TAMPA, Fla. — A federal magistrate says the city of Tampa has no right to ban a controversial "conversion therapy" that’s designed to turn gay people straight.
Religious groups, including the Liberty Counsel, are challenging the 2017 ordinance, claiming it violates the free-speech rights of therapists who were performing the practice.
Sometimes called "reparative" or "ex-gay therapy," the practice attempts to change someone’s sexual orientation. Every major medical association, from the American Medical Association to the American Psychological Association, says conversion therapy has no scientific credibility.
The injunction stops the city from banning conversion therapy on minors involving talking — while still allowing the ban to be applied to techniques like electroshock therapy — as the lawsuit makes it way through the courts.
Ann Wynne-Phillips of St. Petersburg endured the therapy and says she believes no one, especially a young person, should be put through it.
“It’s almost a blur,” she said. “I look back today and it feels like somebody else’s life.”
Wynne-Phillips says she lost her sense of self in the nine months she spent in so-called conversion therapy.
“You’re playing with people’s psyches and I was 40-something, so when I think about young people going through that, I feel very alarmed,” she said.
In her 40s and living openly as a gay woman, Wynne-Phillips describes falling into the therapy in her search for faith.
It was a bait-and-switch, as she put it.
“I was looking for that spiritual connection and I found it,” she recalled, as she befriended co-workers who brought her into their church. “But then apparently there’s some fine print in the fundamentalist theology — and exclusion — I couldn’t stay gay and be a Christian.”
By that point, she says the fear of losing her faith was enough, so she stuck with it.
“I was told by my mentor, ‘We can’t be friends anymore because we’re Christians and you can’t claim the name of Christ and you’re dragging the name of Christ through the mud,” Wynne-Phillips said.

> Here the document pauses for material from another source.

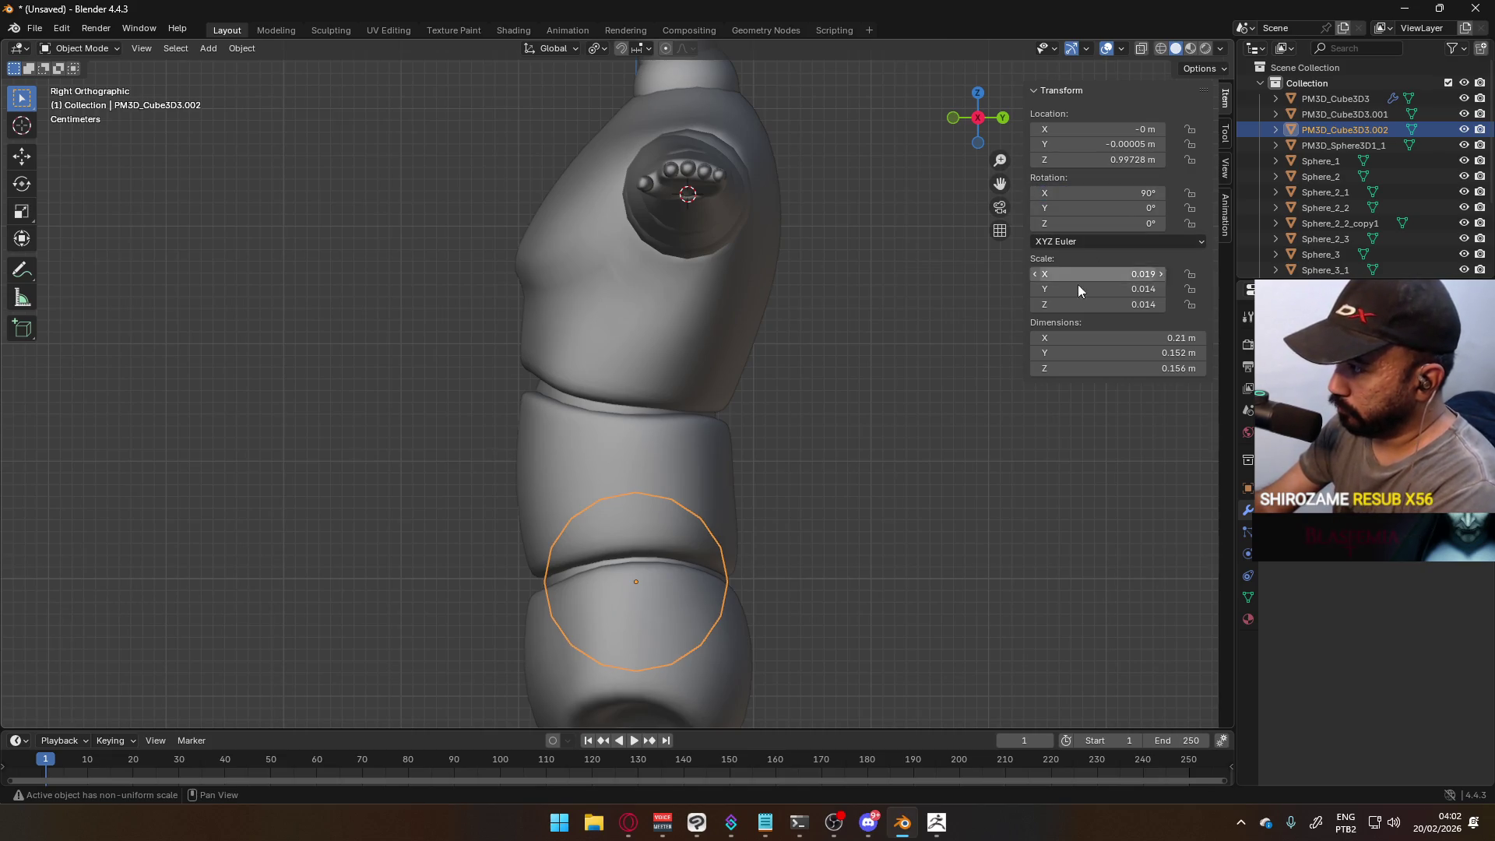
- Set the upper waist ring's X rotation to 75°
click(641, 410)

“For a person of faith, that felt like a physical pain, like a hot knife.”
The therapy Wynne-Phillips describes was mostly talk, but nearly always abusive.
“Mostly it’s laypeople who are talking and not a lot of listening goes on,” she said. “They have an agenda, they have a perspective.”
Eventually, the student became the teacher.
Wynne-Phillips spent six years leading an ex-gay ministry in Tennessee.
“I kind of became the poster child for the ex-gay movement,” she said. “I graduated and was giving my testimony in churches and was a show puppy.”
But then Wynne-Phillips says she began seeing things differently and questioning what she’d been teaching others.
Things weren’t adding up anymore, she said.
No longer a part of the ex-gay ministries, Wynne-Phillips is a chaplain, married and working in hospice care.
Having experienced both sides of conversion therapy, she now fears what might happen to people knowing the practice of talk therapy can now continue in Tampa.
“Those words are ammo and can do damage,” she said. “You’re playing with peoples’ heads and you’re playing with their hearts and spirits.”
The case now goes to a district judge.